**TASK DESCRIPTION:** Each line below must be written out exactly as shown.

**SUPPLIED RECORDS:**
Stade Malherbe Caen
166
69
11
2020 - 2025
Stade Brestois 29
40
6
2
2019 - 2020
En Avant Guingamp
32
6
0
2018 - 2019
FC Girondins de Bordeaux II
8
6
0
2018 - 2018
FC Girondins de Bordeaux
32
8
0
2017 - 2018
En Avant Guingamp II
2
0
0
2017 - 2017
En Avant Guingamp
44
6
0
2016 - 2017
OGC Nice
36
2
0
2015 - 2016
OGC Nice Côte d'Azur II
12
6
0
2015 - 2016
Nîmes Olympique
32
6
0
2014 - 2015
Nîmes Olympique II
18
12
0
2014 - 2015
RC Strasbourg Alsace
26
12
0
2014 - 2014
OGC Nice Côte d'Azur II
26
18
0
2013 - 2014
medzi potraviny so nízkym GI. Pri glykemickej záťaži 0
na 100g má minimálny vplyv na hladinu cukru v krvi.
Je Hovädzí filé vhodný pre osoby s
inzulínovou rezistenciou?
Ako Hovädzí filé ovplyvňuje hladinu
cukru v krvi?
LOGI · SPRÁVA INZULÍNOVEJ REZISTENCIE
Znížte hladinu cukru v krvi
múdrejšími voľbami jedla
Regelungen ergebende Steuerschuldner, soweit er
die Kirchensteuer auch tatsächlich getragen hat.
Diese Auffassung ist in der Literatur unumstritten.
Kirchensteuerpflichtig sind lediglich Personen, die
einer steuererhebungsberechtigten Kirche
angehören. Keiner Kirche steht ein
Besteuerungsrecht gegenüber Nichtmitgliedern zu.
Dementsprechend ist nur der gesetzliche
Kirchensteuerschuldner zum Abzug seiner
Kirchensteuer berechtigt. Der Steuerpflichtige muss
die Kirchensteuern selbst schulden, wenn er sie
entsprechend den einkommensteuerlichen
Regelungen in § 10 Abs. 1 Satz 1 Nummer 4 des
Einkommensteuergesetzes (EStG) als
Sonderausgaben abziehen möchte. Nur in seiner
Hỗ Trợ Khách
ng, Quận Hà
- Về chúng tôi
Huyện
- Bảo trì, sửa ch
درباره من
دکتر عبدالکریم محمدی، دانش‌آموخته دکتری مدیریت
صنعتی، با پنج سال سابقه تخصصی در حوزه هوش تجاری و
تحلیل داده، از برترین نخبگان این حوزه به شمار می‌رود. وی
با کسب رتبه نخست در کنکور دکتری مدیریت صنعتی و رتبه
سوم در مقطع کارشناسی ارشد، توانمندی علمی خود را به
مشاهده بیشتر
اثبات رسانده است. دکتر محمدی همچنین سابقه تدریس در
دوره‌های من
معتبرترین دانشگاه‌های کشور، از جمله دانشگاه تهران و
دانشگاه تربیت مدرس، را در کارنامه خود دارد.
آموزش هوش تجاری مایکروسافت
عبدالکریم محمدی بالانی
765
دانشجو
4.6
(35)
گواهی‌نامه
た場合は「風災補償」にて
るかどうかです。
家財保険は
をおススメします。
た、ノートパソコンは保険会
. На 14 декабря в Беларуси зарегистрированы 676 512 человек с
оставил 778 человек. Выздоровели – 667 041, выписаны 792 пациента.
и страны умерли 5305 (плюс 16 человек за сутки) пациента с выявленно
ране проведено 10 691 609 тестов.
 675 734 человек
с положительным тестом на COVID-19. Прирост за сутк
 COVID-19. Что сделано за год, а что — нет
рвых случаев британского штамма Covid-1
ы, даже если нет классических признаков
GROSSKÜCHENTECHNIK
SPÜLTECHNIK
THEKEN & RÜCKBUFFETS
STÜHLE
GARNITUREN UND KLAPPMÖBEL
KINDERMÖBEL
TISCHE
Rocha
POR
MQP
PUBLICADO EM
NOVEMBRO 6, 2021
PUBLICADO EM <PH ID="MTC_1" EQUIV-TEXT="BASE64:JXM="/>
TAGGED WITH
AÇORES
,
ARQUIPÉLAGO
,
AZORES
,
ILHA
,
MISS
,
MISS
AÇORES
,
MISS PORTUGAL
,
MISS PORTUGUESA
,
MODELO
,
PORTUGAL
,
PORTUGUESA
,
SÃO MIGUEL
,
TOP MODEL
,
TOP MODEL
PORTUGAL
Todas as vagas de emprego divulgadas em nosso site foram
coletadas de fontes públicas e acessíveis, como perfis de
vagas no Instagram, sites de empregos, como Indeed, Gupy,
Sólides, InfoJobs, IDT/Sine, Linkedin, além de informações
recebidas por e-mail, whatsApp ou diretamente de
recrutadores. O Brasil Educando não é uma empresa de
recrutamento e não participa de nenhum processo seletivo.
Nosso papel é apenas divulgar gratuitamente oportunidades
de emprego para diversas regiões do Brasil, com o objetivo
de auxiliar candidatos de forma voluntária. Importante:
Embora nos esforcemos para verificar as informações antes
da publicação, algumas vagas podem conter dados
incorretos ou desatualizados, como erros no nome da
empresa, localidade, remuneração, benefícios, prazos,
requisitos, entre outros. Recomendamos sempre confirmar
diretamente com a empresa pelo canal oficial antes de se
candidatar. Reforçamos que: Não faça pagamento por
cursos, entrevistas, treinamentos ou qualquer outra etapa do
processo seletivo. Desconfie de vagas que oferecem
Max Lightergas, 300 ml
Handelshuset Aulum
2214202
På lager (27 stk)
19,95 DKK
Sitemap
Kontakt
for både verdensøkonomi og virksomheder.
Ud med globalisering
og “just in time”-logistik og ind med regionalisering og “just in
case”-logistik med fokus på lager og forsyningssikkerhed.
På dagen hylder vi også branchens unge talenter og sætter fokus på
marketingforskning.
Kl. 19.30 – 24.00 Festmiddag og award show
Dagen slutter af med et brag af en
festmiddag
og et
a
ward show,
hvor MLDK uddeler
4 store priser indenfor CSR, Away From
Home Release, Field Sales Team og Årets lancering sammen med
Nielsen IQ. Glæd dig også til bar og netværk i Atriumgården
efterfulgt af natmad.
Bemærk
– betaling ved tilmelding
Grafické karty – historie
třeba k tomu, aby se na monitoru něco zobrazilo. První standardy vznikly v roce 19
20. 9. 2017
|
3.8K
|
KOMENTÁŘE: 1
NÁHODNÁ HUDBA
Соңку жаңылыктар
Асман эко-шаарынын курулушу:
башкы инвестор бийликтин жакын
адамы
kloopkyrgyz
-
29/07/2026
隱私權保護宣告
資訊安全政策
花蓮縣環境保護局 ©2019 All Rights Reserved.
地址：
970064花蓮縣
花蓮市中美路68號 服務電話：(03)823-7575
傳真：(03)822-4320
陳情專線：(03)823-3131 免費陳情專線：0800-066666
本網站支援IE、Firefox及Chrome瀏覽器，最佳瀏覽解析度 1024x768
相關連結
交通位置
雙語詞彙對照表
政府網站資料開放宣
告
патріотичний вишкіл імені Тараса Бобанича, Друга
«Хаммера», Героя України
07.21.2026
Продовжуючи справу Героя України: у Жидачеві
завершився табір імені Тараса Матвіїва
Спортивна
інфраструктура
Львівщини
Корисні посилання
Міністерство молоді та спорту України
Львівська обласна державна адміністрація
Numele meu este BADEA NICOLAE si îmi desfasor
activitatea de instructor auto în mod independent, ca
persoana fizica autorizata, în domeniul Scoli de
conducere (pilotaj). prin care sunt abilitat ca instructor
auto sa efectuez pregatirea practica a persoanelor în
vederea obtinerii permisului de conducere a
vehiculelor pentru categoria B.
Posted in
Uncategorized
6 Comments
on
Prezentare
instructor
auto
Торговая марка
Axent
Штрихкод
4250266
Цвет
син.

**PROBLEM SOLUTION:**
Stade Malherbe Caen
166
69
11
2020 - 2025
Stade Brestois 29
40
6
2
2019 - 2020
En Avant Guingamp
32
6
0
2018 - 2019
FC Girondins de Bordeaux II
8
6
0
2018 - 2018
FC Girondins de Bordeaux
32
8
0
2017 - 2018
En Avant Guingamp II
2
0
0
2017 - 2017
En Avant Guingamp
44
6
0
2016 - 2017
OGC Nice
36
2
0
2015 - 2016
OGC Nice Côte d'Azur II
12
6
0
2015 - 2016
Nîmes Olympique
32
6
0
2014 - 2015
Nîmes Olympique II
18
12
0
2014 - 2015
RC Strasbourg Alsace
26
12
0
2014 - 2014
OGC Nice Côte d'Azur II
26
18
0
2013 - 2014
medzi potraviny so nízkym GI. Pri glykemickej záťaži 0
na 100g má minimálny vplyv na hladinu cukru v krvi.
Je Hovädzí filé vhodný pre osoby s
inzulínovou rezistenciou?
Ako Hovädzí filé ovplyvňuje hladinu
cukru v krvi?
LOGI · SPRÁVA INZULÍNOVEJ REZISTENCIE
Znížte hladinu cukru v krvi
múdrejšími voľbami jedla
Regelungen ergebende Steuerschuldner, soweit er
die Kirchensteuer auch tatsächlich getragen hat.
Diese Auffassung ist in der Literatur unumstritten.
Kirchensteuerpflichtig sind lediglich Personen, die
einer steuererhebungsberechtigten Kirche
angehören. Keiner Kirche steht ein
Besteuerungsrecht gegenüber Nichtmitgliedern zu.
Dementsprechend ist nur der gesetzliche
Kirchensteuerschuldner zum Abzug seiner
Kirchensteuer berechtigt. Der Steuerpflichtige muss
die Kirchensteuern selbst schulden, wenn er sie
entsprechend den einkommensteuerlichen
Regelungen in § 10 Abs. 1 Satz 1 Nummer 4 des
Einkommensteuergesetzes (EStG) als
Sonderausgaben abziehen möchte. Nur in seiner
Hỗ Trợ Khách
ng, Quận Hà
- Về chúng tôi
Huyện
- Bảo trì, sửa ch
درباره من
دکتر عبدالکریم محمدی، دانش‌آموخته دکتری مدیریت
صنعتی، با پنج سال سابقه تخصصی در حوزه هوش تجاری و
تحلیل داده، از برترین نخبگان این حوزه به شمار می‌رود. وی
با کسب رتبه نخست در کنکور دکتری مدیریت صنعتی و رتبه
سوم در مقطع کارشناسی ارشد، توانمندی علمی خود را به
مشاهده بیشتر
اثبات رسانده است. دکتر محمدی همچنین سابقه تدریس در
دوره‌های من
معتبرترین دانشگاه‌های کشور، از جمله دانشگاه تهران و
دانشگاه تربیت مدرس، را در کارنامه خود دارد.
آموزش هوش تجاری مایکروسافت
عبدالکریم محمدی بالانی
765
دانشجو
4.6
(35)
گواهی‌نامه
た場合は「風災補償」にて
るかどうかです。
家財保険は
をおススメします。
た、ノートパソコンは保険会
. На 14 декабря в Беларуси зарегистрированы 676 512 человек с
оставил 778 человек. Выздоровели – 667 041, выписаны 792 пациента.
и страны умерли 5305 (плюс 16 человек за сутки) пациента с выявленно
ране проведено 10 691 609 тестов.
 675 734 человек
с положительным тестом на COVID-19. Прирост за сутк
 COVID-19. Что сделано за год, а что — нет
рвых случаев британского штамма Covid-1
ы, даже если нет классических признаков
GROSSKÜCHENTECHNIK
SPÜLTECHNIK
THEKEN & RÜCKBUFFETS
STÜHLE
GARNITUREN UND KLAPPMÖBEL
KINDERMÖBEL
TISCHE
Rocha
POR
MQP
PUBLICADO EM
NOVEMBRO 6, 2021
PUBLICADO EM <PH ID="MTC_1" EQUIV-TEXT="BASE64:JXM="/>
TAGGED WITH
AÇORES
,
ARQUIPÉLAGO
,
AZORES
,
ILHA
,
MISS
,
MISS
AÇORES
,
MISS PORTUGAL
,
MISS PORTUGUESA
,
MODELO
,
PORTUGAL
,
PORTUGUESA
,
SÃO MIGUEL
,
TOP MODEL
,
TOP MODEL
PORTUGAL
Todas as vagas de emprego divulgadas em nosso site foram
coletadas de fontes públicas e acessíveis, como perfis de
vagas no Instagram, sites de empregos, como Indeed, Gupy,
Sólides, InfoJobs, IDT/Sine, Linkedin, além de informações
recebidas por e-mail, whatsApp ou diretamente de
recrutadores. O Brasil Educando não é uma empresa de
recrutamento e não participa de nenhum processo seletivo.
Nosso papel é apenas divulgar gratuitamente oportunidades
de emprego para diversas regiões do Brasil, com o objetivo
de auxiliar candidatos de forma voluntária. Importante:
Embora nos esforcemos para verificar as informações antes
da publicação, algumas vagas podem conter dados
incorretos ou desatualizados, como erros no nome da
empresa, localidade, remuneração, benefícios, prazos,
requisitos, entre outros. Recomendamos sempre confirmar
diretamente com a empresa pelo canal oficial antes de se
candidatar. Reforçamos que: Não faça pagamento por
cursos, entrevistas, treinamentos ou qualquer outra etapa do
processo seletivo. Desconfie de vagas que oferecem
Max Lightergas, 300 ml
Handelshuset Aulum
2214202
På lager (27 stk)
19,95 DKK
Sitemap
Kontakt
for både verdensøkonomi og virksomheder.
Ud med globalisering
og “just in time”-logistik og ind med regionalisering og “just in
case”-logistik med fokus på lager og forsyningssikkerhed.
På dagen hylder vi også branchens unge talenter og sætter fokus på
marketingforskning.
Kl. 19.30 – 24.00 Festmiddag og award show
Dagen slutter af med et brag af en
festmiddag
og et
a
ward show,
hvor MLDK uddeler
4 store priser indenfor CSR, Away From
Home Release, Field Sales Team og Årets lancering sammen med
Nielsen IQ. Glæd dig også til bar og netværk i Atriumgården
efterfulgt af natmad.
Bemærk
– betaling ved tilmelding
Grafické karty – historie
třeba k tomu, aby se na monitoru něco zobrazilo. První standardy vznikly v roce 19
20. 9. 2017
|
3.8K
|
KOMENTÁŘE: 1
NÁHODNÁ HUDBA
Соңку жаңылыктар
Асман эко-шаарынын курулушу:
башкы инвестор бийликтин жакын
адамы
kloopkyrgyz
-
29/07/2026
隱私權保護宣告
資訊安全政策
花蓮縣環境保護局 ©2019 All Rights Reserved.
地址：
970064花蓮縣
花蓮市中美路68號 服務電話：(03)823-7575
傳真：(03)822-4320
陳情專線：(03)823-3131 免費陳情專線：0800-066666
本網站支援IE、Firefox及Chrome瀏覽器，最佳瀏覽解析度 1024x768
相關連結
交通位置
雙語詞彙對照表
政府網站資料開放宣
告
патріотичний вишкіл імені Тараса Бобанича, Друга
«Хаммера», Героя України
07.21.2026
Продовжуючи справу Героя України: у Жидачеві
завершився табір імені Тараса Матвіїва
Спортивна
інфраструктура
Львівщини
Корисні посилання
Міністерство молоді та спорту України
Львівська обласна державна адміністрація
Numele meu este BADEA NICOLAE si îmi desfasor
activitatea de instructor auto în mod independent, ca
persoana fizica autorizata, în domeniul Scoli de
conducere (pilotaj). prin care sunt abilitat ca instructor
auto sa efectuez pregatirea practica a persoanelor în
vederea obtinerii permisului de conducere a
vehiculelor pentru categoria B.
Posted in
Uncategorized
6 Comments
on
Prezentare
instructor
auto
Торговая марка
Axent
Штрихкод
4250266
Цвет
син.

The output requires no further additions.